## Dataset entries
# # # # # # #

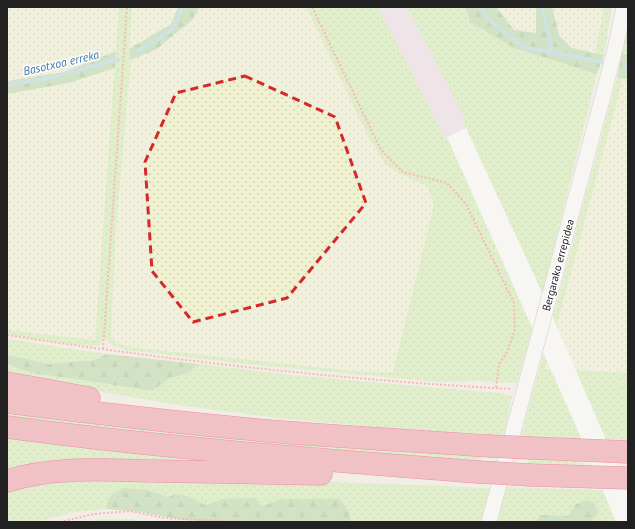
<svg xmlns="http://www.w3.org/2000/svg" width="635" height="529" font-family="'PT Sans',sans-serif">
<defs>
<pattern id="farmland-dots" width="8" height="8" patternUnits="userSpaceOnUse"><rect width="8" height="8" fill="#eff1d1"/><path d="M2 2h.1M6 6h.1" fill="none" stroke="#cdceb3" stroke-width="1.8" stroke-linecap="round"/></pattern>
<pattern id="grass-dots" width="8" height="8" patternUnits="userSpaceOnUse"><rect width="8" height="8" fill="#cbeeaa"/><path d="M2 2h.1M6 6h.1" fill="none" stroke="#aecc92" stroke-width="1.8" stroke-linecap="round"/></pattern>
<pattern id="forest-firs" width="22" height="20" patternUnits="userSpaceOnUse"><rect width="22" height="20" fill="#aad399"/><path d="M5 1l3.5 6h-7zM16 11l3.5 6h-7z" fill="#92b584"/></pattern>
<pattern id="garden-furrows" width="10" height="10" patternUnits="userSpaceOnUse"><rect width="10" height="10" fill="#cbeeaa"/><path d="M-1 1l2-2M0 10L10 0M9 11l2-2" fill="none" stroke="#aecc92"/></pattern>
</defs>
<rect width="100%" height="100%" fill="#f2eee7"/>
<!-- industrial -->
<path fill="#ebd8e8" d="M378 7H407L461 111 466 128 445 138Z"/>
<!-- farmland -->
<path fill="url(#farmland-dots)" d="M7 7H119L116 51 64 72 7 81Z
M132 7H178L171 23 129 49Z
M200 7H306L368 136 400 174 428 186 434 205 393 372 354 371 129 347 115 342 111 335 116 228 131 60 157 49 192 20Z
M496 7H536V33L514 30Z
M552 7H604L595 53 572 48 559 35Z
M115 68 95 340 7 330V94L69 83Z
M623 79H628V373L593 370 544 369Z"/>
<!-- grass -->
<path fill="url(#grass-dots)" d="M119 7H132L129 49 131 60 116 228 111 335 115 342 129 347 354 371 393 372 434 205 427 186 400 174 385 164 368 136 306 7H378L445 138 466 128 461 111 407 7H466L470 22 514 48 597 74 543 291 517 383 477 381 439 382 245 364 126 350 112 345 105 338 98 346 80 345 7 335V330L95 340Z
M604 7H612L604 55 595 53Z
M628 16V54H622Z
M617 78 623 79 545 369 620 372V394L628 395V441L521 437Z
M7 339 106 354 95 360 49 364 7 355Z
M7 364 31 373 75 379 151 391 170 378 188 373 199 364 291 375 499 393 512 396 504 435 395 429 277 418 171 404 7 375Z
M7 410 482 455 481 463 367 456 7 419Z
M7 438 239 466 7 475Z
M528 457 566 459 586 464 567 467H528Z
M82 478 339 482 490 488 481 521 478 522H350V513L279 499 269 504 261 505 223 499 205 505 188 496 178 494 167 497 148 490 111 495 107 501V509L75 512 36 522H7V489Z
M506 487 628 491V522H591L598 513 576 504 568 516 540 515 536 522H497Z
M104 519H132L143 522H78Z"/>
<!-- forest -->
<path fill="url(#forest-firs)" d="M178 7H200L192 20 157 49 131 60 129 49 171 24Z
M466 7H496L514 30 536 33V7H552L559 35 572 48 604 55 597 74 514 48 470 22Z
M116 51 115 68 69 83 7 94V81L64 72Z
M622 54H628V79L617 78Z
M106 354 199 364 188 373 170 378 152 391 75 379 31 373 7 364V355L49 364 95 360Z
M123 488 148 490 167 497 178 494 188 496 205 505 223 499 255 498 261 505 269 504 279 499H339L350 513V522H220L183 520 141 512 107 509C106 496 112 494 123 488Z
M588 500 595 504 598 513 591 522H536L540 515 568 516 576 504Z"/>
<!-- garden -->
<path fill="url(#garden-furrows)" d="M620 372 628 373V395L620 394Z"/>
<!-- pier -->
<path fill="#fff" d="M466 128 535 277 628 490V522H616L575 424 447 137Z"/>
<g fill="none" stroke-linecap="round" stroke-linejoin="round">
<!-- stream -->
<path stroke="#a5d4e2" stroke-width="3.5" d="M481 7 490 21 524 47 602 62
M542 7 553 53
M137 52 172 30 183 7
M624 66 628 67
M7 85 49 78 119 59"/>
<!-- tertiary casing -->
<g stroke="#a8a8a8" stroke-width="16">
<path id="tertiary" d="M489 522 604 92 616 45 624 7"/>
</g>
<!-- motorway casing -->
<g stroke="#e71c61" stroke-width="23">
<path id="motorway" d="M7 383 89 398
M7 402C94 413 181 423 269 431 342 437 416 441 489 446
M7 427C164 448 321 460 478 472
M532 448 628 452
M530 475 628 478
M7 481C53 466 105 470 153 471 209 472 265 473 321 474"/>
</g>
<!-- path -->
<path stroke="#ff7a6a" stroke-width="2" stroke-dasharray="2 2" stroke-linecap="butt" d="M312 7 381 150 403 172 447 183 466 204 514 303 515 330 506 354 499 364 496 388
M7 335C174 361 343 380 511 389
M103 349 127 7
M60 522 94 514 130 511 165 518 241 522"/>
<!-- tertiary -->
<use href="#tertiary" stroke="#fff" stroke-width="15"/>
<!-- motorway -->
<use href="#motorway" stroke="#ed8a9c" stroke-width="22"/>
<!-- motorway-bridge casing -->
<g stroke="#e71c61" stroke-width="23" stroke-linecap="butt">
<path id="motorway-bridge" d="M489 446 532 448
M478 472 530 475"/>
</g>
<!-- motorway-bridge -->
<use href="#motorway-bridge" stroke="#ed8a9c" stroke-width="22"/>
</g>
<!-- marked area -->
<path d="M0 0H635V529H0ZM245 76 335 117 366 203 287 298 193 322 152 271 145 162 176 93Z" fill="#f2eee7" fill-opacity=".55" fill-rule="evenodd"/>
<path fill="none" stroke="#d62828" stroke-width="3" stroke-dasharray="8 5" stroke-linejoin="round" d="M245 76 335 117 366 203 287 298 193 322 152 271 145 162 176 93Z"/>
<g text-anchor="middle" stroke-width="3" stroke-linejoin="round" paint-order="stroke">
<!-- street labels -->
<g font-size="11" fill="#212121" stroke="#fff">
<text transform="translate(558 265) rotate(-75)" y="4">Bergarako errepidea</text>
</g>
<!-- water labels -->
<g font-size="12" font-style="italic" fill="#4279b0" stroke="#fff">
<text transform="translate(61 63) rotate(-13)" y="4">Basotxoa erreka</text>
</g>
</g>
<!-- border -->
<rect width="635" height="529" fill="none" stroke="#212121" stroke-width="16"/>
</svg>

# # # # # # #

Show all lines from the records above where the word "size" occurs.

## Output of the exercise
<g font-size="11" fill="#212121" stroke="#fff">
<g font-size="12" font-style="italic" fill="#4279b0" stroke="#fff">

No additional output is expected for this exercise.